Saying the largest mass execution in U.S. history was "an embarrassment to our country," a Mankato City Council member is trying to use an online petition to gain presidential pardons for 38 Dakota hanged in his hometown 152 years ago.
But Council Member Jack Considine's petition on the White House's "We the People" website has a long way to go before a Friday deadline. The Obama White House gives anyone 30 days to gather 100,000 electronic signatures, promising to review and respond to those that cross the six-figure threshold.
In the last week, Considine's tally has more than doubled to nearly 900 signatures. That's less than 1 percent of the signatures needed for Obama's staff to consider the petition's request to "grant an immediate posthumous Presidential Pardon" for the executed Dakota.
"We're starting to built momentum," Considine said Monday, "but it's a long shot at this point."
St. Paul Mayor Chris Coleman added his name to the effort Monday and tweeted that he hopes his nearly 10,000 followers will do likewise. And musicians Trampled by Turtles and Atmosphere told Considine they will reach out to their fans.
"I think it's time to do some healing and reconciliation," said Considine, 59, a 16-year council veteran and retired county jail counselor.
He said he's been researching the bloody, six-week U.S.-Dakota War since its solemn 150th anniversary two years ago. Considine's ancestor was killed in the Civil War near Nashville and that soldier's daughter — his great-great grandmother — witnessed the Mankato hangings.
He launched the petition after some residents resisted a memorial, arguing the hanged Dakota had been convicted in court. Considine started looking into those legal proceeding and was aghast at what he learned.
His petition focuses on the trials of 392 Dakota in front of a military court set up by Henry Sibley, Minnesota's first governor.
"Of almost 400 trials, they lasted on average three to five minutes," Considine said. "If you go to court today, the judge will talk to the bailiff longer than that."
He points out that the Dakota had no defense attorneys and the proceedings were done in English. In the end, 303 Dakota were convicted to be hanged. But President Lincoln stepped in and reduced the list to 38, hanged the day after Christmas 1862. Two other Dakota leaders were kidnapped in Canada and hanged the next year at Fort Snelling.

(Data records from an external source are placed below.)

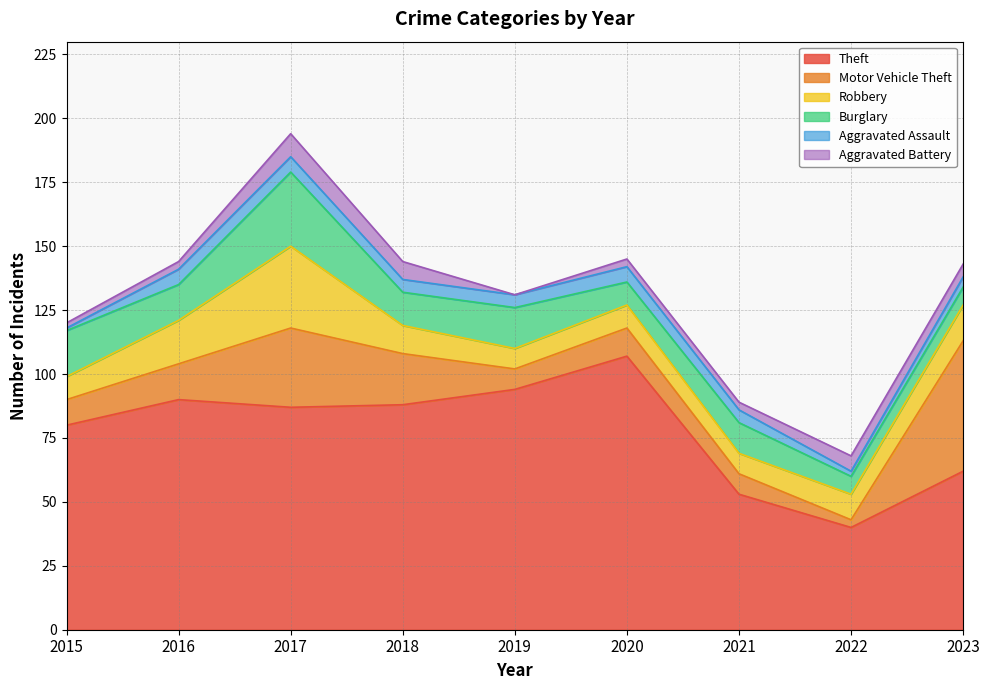

The Theft series shows 69 at 2022. True or false?

False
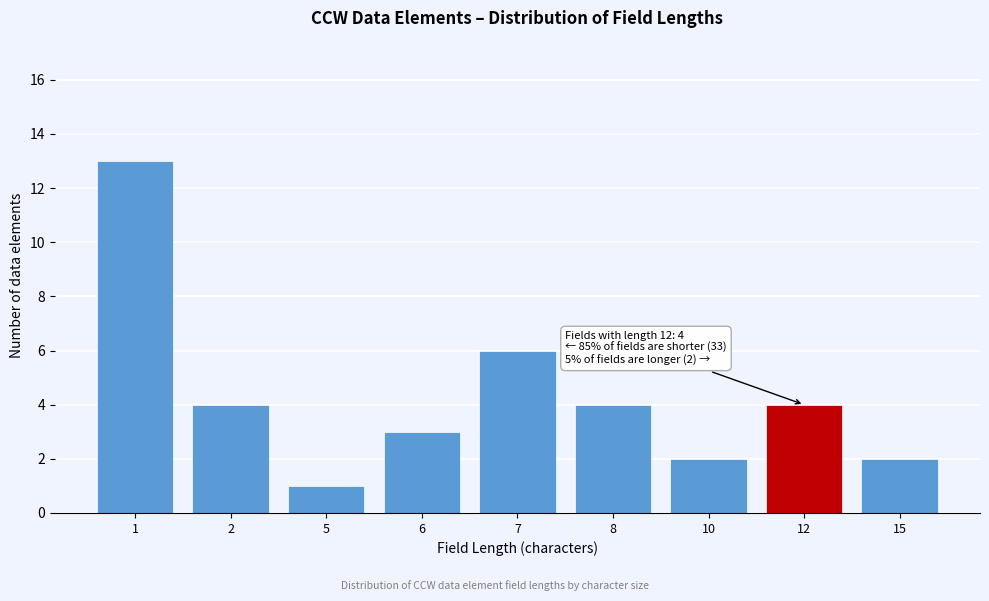

Reading right to left, list all the values displayed in this chart.

2	4	2	4	6	3	1	4	13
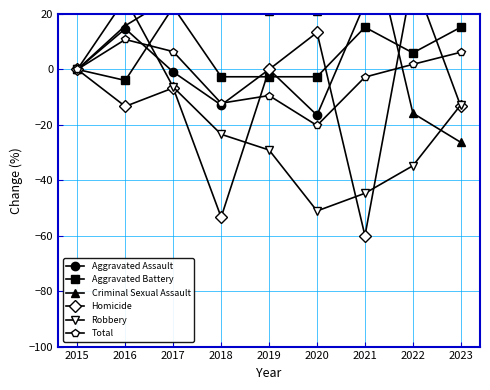

Reading left to right, what are all the values shown in this chart?

Aggravated Assault: 0.0	14.7	-0.9	-12.8	0.0	-16.5	23.9	42.2	26.6
Aggravated Battery: 0.0	-4.0	22.5	-2.6	-2.6	-2.6	15.2	6.0	15.2
Criminal Sexual Assault: 0.0	15.8	26.3	31.6	21.1	21.1	57.9	-15.8	-26.3
Homicide: 0.0	-13.3	-6.7	-53.3	0.0	13.3	-60.0	33.3	-13.3
Robbery: 0.0	25.5	-6.4	-23.4	-29.1	-51.1	-44.7	-34.8	-12.8
Total: 0.0	10.8	6.4	-12.2	-9.4	-20.2	-2.8	1.8	6.2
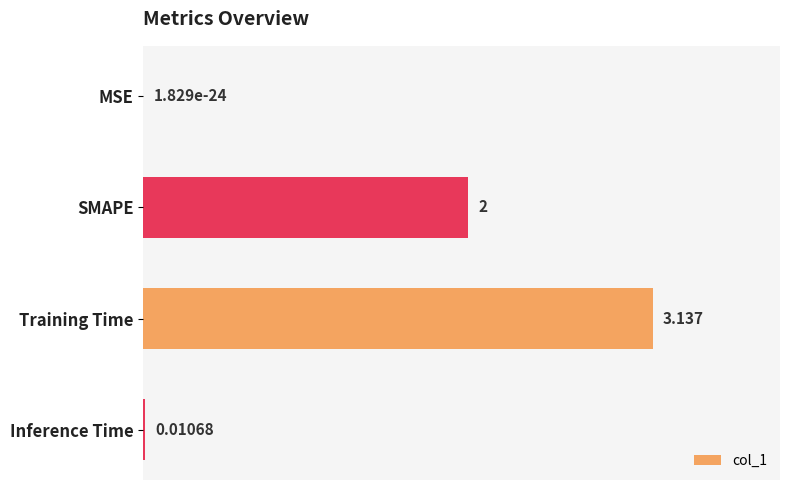

Which label corresponds to the largest value in the chart?

Training Time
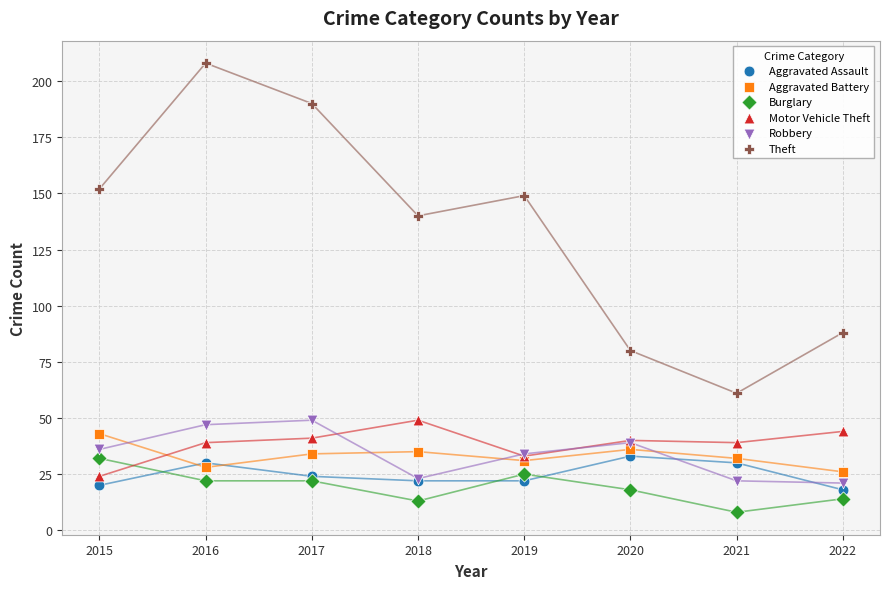

What is the X range (max minus min) for the scatter plot?

7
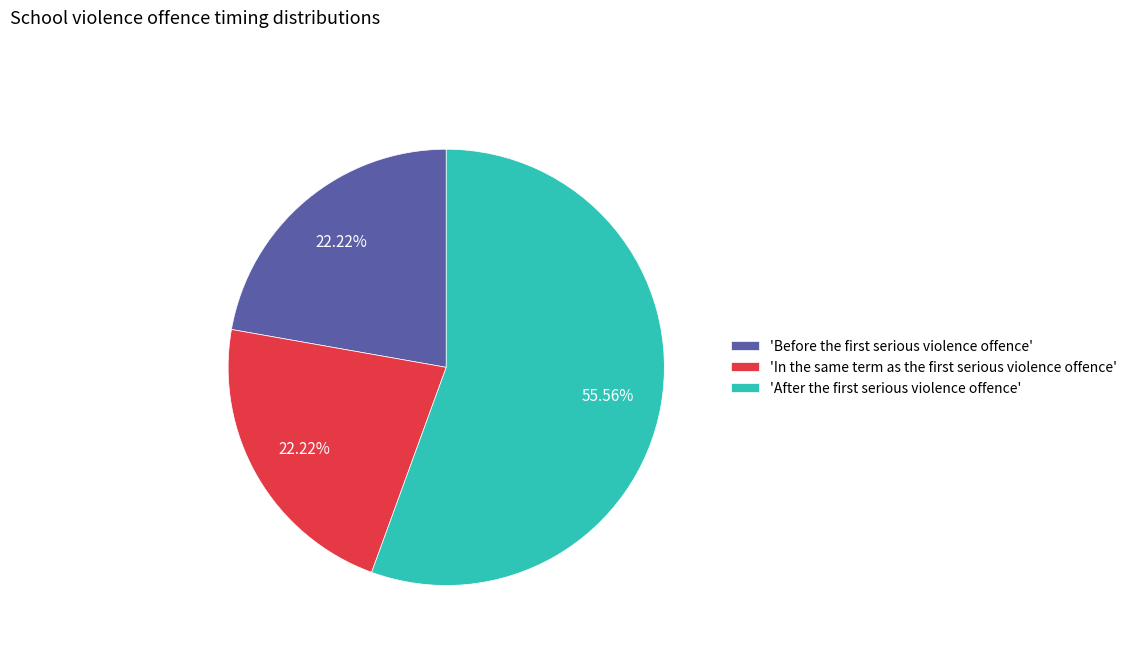

What is the majority slice?

'After the first serious violence offence'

Historians argue the first 29 trials, which alleged murder or rape, took some time. The military commission brought in many women to testify about their weeks as captives. The rest of the 263 cases were speedier affairs, with as many as 40 men tried a day.
Considine's petition is already coming under attack from some settlers' descendants, who point out the brutality involved in many killings of an estimated 600 mostly immigrant farmers during the war.
"The petition is grossly inaccurate or materially misleading on virtually every point it makes," said Walt Bachman, a New York lawyer, historian and author on the subject whose great great-grandfather was killed early in the war.
"The historical evidence, the trial records, and Lincoln's review of the trials, in my view, would not warrant blanket pardons of all of the men found guilty of murder, rape, or other war crimes," Bachman said.
He points out that the Dakota trials "were virtually indistinguishable" from trials of Union soldiers charged with rape or murder, tried without lawyers and executed on Lincoln's orders during the Civil War which raged down South at the same time as the U.S.-Dakota War.
"If the basic premises of Considine's petition are accepted — that blanket pardons should be granted to all unsophisticated defendants who were tried by military tribunals without benefit of legal counsel — there will be a considerable numbers of Union soldiers who would also warrant a pardon on the same grounds," Bachman said.